Despite being descended from pilgrims and pioneers, Americans today are the least mobile they’ve ever been. Even when they want to move to cities that are thriving from areas that aren’t, they can’t seem to make it happen. Lower mobility of labor is a problem for any economy. In a special column for the Wall Street Journal, Janet Adamy and Paul Overberg write:
West Branch, Michigan
When she graduated from high school, Taylor Tibbetts was a bright star in this small Northern Michigan town. She won an $18,000-a-year swimming scholarship to Converse College in Spartanburg, S.C., and departed for her freshman year with high hopes.
Once on campus, however, she felt overwhelmed by her courses and scared and isolated among students from all over the country with different values. After just a week, her mother reluctantly agreed to bring her home.
Three years later, sitting on a vinyl booth at her family’s pizzeria in West Branch where she now works, Ms. Tibbetts, 21, says she longs to live in a thriving city like Denver or Nashville, and regrets her inability to leave here. …

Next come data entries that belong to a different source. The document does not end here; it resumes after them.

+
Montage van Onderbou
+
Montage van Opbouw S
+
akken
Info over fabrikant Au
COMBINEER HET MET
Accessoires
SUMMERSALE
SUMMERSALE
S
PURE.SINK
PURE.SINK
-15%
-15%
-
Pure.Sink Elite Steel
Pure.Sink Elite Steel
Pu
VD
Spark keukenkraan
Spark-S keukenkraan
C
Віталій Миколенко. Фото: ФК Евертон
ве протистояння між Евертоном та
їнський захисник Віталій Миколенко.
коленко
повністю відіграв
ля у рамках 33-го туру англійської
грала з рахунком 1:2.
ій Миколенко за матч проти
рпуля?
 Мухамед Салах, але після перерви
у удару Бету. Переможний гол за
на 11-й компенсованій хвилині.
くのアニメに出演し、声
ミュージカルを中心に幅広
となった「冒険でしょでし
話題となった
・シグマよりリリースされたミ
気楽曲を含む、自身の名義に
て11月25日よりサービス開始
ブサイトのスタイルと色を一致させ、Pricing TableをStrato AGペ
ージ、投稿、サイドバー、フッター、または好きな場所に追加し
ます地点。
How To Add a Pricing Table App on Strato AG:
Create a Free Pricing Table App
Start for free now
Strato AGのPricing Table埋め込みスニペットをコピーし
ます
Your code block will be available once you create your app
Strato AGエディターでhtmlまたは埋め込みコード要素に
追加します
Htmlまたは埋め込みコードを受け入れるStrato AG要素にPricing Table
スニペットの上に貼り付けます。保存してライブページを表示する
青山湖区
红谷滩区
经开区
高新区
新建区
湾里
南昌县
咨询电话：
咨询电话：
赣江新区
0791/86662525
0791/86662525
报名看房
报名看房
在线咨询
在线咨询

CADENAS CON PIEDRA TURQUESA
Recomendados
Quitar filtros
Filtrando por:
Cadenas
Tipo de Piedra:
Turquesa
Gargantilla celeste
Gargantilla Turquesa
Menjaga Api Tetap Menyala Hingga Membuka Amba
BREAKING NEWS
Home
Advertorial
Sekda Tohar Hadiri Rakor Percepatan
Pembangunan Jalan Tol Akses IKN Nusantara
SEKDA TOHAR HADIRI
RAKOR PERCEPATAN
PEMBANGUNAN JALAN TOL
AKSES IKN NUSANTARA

It has also contributed to the nation’s deepening political divide. Small-town residents fed a populist revolt that helped put Donald Trump in the White House last year, reinforcing the administration’s plan to focus on issues such as curbing immigration and creating jobs through infrastructure spending. …
Economists say there are several practical reasons for the declining rural mobility—the first being the cost of housing. While small-town home prices have only modestly recovered from the housing market meltdown, years of restrictive land-use regulations have driven up prices in metropolitan areas to the point where it is difficult for all but the most highly educated professionals to move.
A lawyer who leaves Alabama, Mississippi or South Carolina for a job in New York, New Jersey or Connecticut would spend just 21% of his income on housing after moving, Prof. Ganong has found. But a janitor making such a move would have his higher salary gobbled up by housing costs equal to 52% of income.